A reacção revoltada à recalibragem reformista do Governo

Como todos se recordam, a proposta de reindustrialização do país, avançada pelo ex-ministro Álvaro Santos Pereira, causou celeuma e nunca saiu da gaveta. Seguiu-se a requalificação dos funcionários públicos, que se enredou em polémicas sem fim. Mais recentemente, a recalibragem dos objectivos da Troika ficou encalhada em outros tantos pomos de discórdia. Em suma, parece-me evidente que as palavras com prefixo re- são, por esta altura, a principal frente de oposição ao Governo. Já toda a gente o percebeu, menos o PS, que era o que teria a ganhar mais com esta situação. Se assim não fosse, muito provavelmente o líder socialista já teria ido a uma conservatória do Registo Civil e trocado o nome para António José Resseguro. Seria, sem dúvida, a primeira medida bem sucedida de oposição a Passos Coelho.

Ao invés, o povo português, com a esperteza maldosa que o caracteriza, há muito que detectou este calcanhar de Aquiles. Assim, à reindustrialização, requalificação e recalibragem tem reagido, respectivamente, com repulsa, revolta e regurgitação. E, como se não bastasse, tem reivindicado a reposição dos subsídios retirados, a reestruturação da dívida e a reeleição de um novo Governo que reequilibre as contas públicas e reinvista na economia.

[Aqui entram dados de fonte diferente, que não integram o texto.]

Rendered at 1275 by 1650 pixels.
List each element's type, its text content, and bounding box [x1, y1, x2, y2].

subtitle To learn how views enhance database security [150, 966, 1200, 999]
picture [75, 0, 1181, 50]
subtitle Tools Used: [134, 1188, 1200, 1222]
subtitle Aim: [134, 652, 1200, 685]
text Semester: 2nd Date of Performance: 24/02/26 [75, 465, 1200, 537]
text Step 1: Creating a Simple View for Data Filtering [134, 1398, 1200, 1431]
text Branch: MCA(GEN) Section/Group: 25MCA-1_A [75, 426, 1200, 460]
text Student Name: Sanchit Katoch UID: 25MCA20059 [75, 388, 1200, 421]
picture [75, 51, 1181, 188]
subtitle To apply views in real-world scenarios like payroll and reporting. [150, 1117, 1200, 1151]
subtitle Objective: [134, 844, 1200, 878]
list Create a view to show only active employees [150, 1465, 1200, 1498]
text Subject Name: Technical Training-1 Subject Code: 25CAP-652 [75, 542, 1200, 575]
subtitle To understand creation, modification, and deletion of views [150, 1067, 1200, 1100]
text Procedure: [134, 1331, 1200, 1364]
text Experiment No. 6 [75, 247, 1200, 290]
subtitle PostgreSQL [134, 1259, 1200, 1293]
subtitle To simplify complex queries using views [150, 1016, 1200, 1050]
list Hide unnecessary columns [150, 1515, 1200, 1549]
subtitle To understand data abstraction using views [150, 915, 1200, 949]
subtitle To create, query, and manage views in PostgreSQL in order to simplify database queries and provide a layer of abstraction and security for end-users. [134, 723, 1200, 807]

Por altivez ou desprezo pelas eleições, o primeiro-ministro continua alheado dos efeitos nefastos que as palavras com prefixo re- têm na popularidade do executivo. Caso contrário, durante o congresso do PSD teria evitado utilizar a palavra revisão para falar da necessidade de alterar a Constituição. O mais certo é que dentro de poucos dias haja reacções de repúdio e até quem relembre os chumbos do Tribunal para justificar o eventual ressabiamento de Passos Coelho em relação à lei fundamental. Receio que haja mesmo alguns remoques bem remordazes por parte de gente mais reguinga.

Também Paulo Portas, normalmente tão hábil no jogo político, tem sido reincidente no uso da palavra restauração, o que tem suscitado reservas quanto à sua sanidade mental. O emprego da palavra refundação para abordar a necessidade de reduzir os custos do estado social foi outro tiro no pé dado pelo vice-primeiro-ministro. Como seria de esperar, a maioria das pessoas não se ficou pelo mero protesto e pelo pedido de demissão. Preferiram, de forma refinada, reivindicar a sua renúncia e o fim do seu regabofe retórico.

Enquanto a esperada reeleição de um novo governo não chega, talvez se possa aproveitar o acervo de palavras que entrou no léxico político para renovar a língua portuguesa, sobretudo no que aos trava-línguas diz respeito. Na verdade, há muito que qualquer aluno da primária consegue dizer sem dificuldades de maior o estafado “o rato roeu a rolha do rei da Rússia”. É preciso inovar, fazer algo de diferente, mais de acordo com os tempos actuais, como “a requalificação recalibrada da reindustrialização resvalou na repulsa reivindicativa dos reformados revoltosos.” Ou então “a República reivindica a reposição retroactiva das reformas no relançamento real da retoma”.